[SOLVED] How can i save model while training in torch

How can i save model while training in torch

I am training RoBERTa model for a new language, and it takes some hours to train the data. So I think it is a good idea to save the model while training so that I can continue training the model from where it stops next time.

I am using torch library and google Colab GPU to train the model.

Here is my colab file. https://colab.research.google.com/drive/1jOYCaLdxYRwGMqMciG6c3yPYZAsZRySZ?usp=sharing

Solution

You can use the Trainer from transformers to train the model. This trainer will also need you to specify the TrainingArguments, which will allow you to save checkpoints of the model while training.
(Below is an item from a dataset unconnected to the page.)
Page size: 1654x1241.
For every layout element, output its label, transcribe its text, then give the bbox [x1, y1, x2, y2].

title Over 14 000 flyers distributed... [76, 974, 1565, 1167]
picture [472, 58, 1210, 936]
Some of the parameters you set when creating TrainingArguments are:

save_strategy: The checkpoint save strategy to adopt during training. Possible values are:
- "no": No save is done during training.
- "epoch": Save is done at the end of each epoch.
- "steps": Save is done every save_steps.
save_steps: Number of updates steps before two checkpoint saves if save_strategy="steps".
save_total_limit: If a value is passed, will limit the total amount of checkpoints. Deletes the older checkpoints in output_dir.
load_best_model_at_end: Whether or not to load the best model found during training at the end of training.

One important thing about load_best_model_at_end is that when set to True, the parameter save_strategy needs to be the same as eval_strategy, and in the case it is “steps”, save_steps must be a round multiple of eval_steps.